Tajik First Deputy Interior Minister Abdurahmon Alamshozoda said the facility would be located in the village of Vakhon in the country’s remote Gorno-Badakhshan Autonomous Province and that the base would be owned by the country’s Rapid Reaction Group -- special forces that operate under the purview of the Interior Ministry. Lawmakers said regular Tajik troops would also be present at the facility.
Tajik lawmaker Tolibkhon Azimzoda said in parliament that the new base would be built with Chinese funding and that the total cost would be $10 million, which he tied to a worsening security situation in Afghanistan since the Taliban toppled the Western-backed government.
Azimzoda told RFE/RL’s Tajik Service that Chinese personnel would not be stationed at the new facility.
“The construction comes amid the Taliban's takeover of Afghanistan and growing security threats along the country's border,” Azimzoda said.
The exact function of the new base is unknown, although lawmakers said it would carry out policing duties focused on combating organized crime and that the facility would have “special equipment for the Interpol information system” installed from China.
Beijing is navigating a delicate security situation in the region since the Taliban takeover. China has a pragmatic working relationship with the group, but it remains to be seen how closely the Taliban will cooperate on counterterrorism issues with Chinese authorities.
For years, China has sounded the alarm about Uyghur extremists potentially using Afghanistan as a staging ground for attacks on Chinese targets in the region or in its western Xinjiang Province.

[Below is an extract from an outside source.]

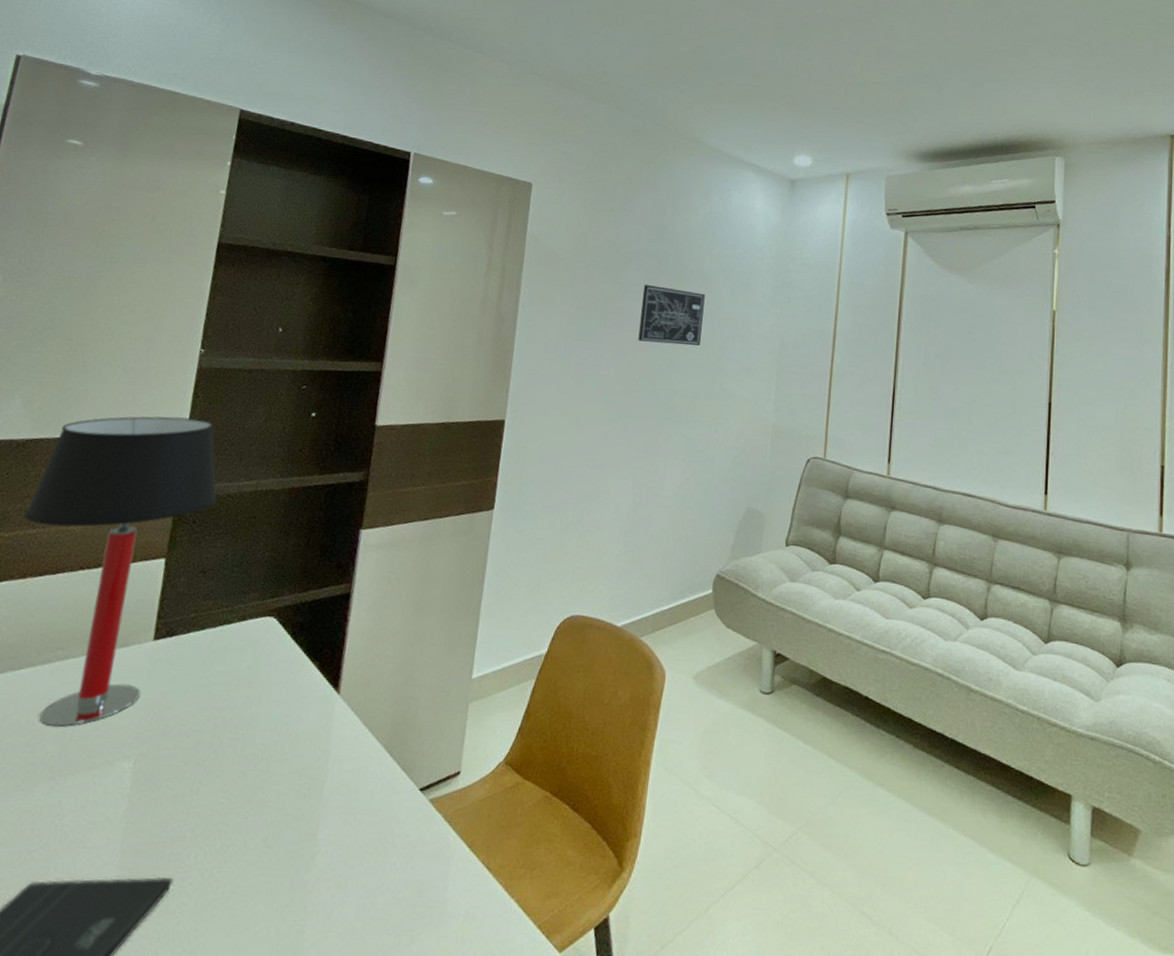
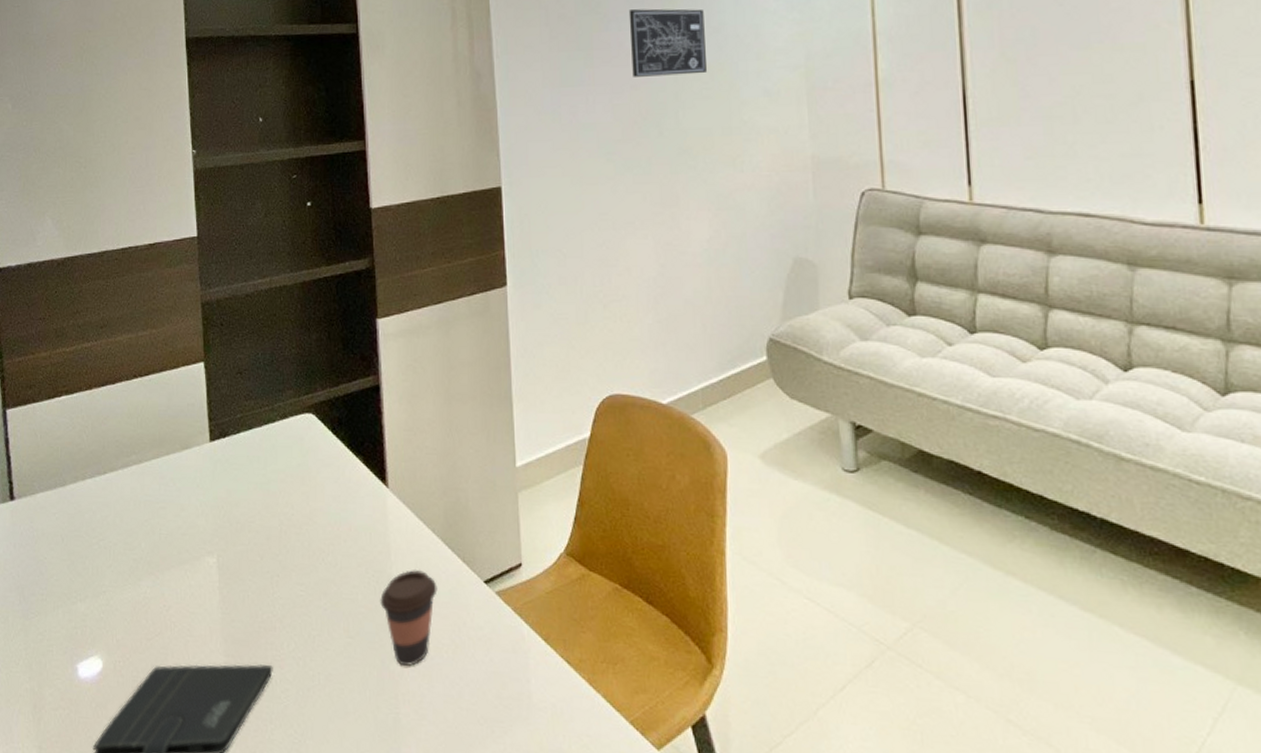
table lamp: present [23,416,218,727] -> none [77,221,237,526]
coffee cup: none [307,776,371,876] -> present [380,569,438,667]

While the full scope of the threat posed by Uyghur militants is disputed, with many analysts saying the fighters lack coordination and numbers to launch attacks, the prospect of terrorist threats spreading from Afghanistan are a central concern for Chinese policymakers.
“Developments like this were coming, but the instability in Afghanistan has accelerated things,” Umarov said. “In the future, we might see Chinese military and intelligence cooperation intensify across the region.”
The Chinese Embassy in Dushanbe did not respond to a request for comment from RFE/RL’s Tajik Service about the proposal allegedly put forward by Rahmon.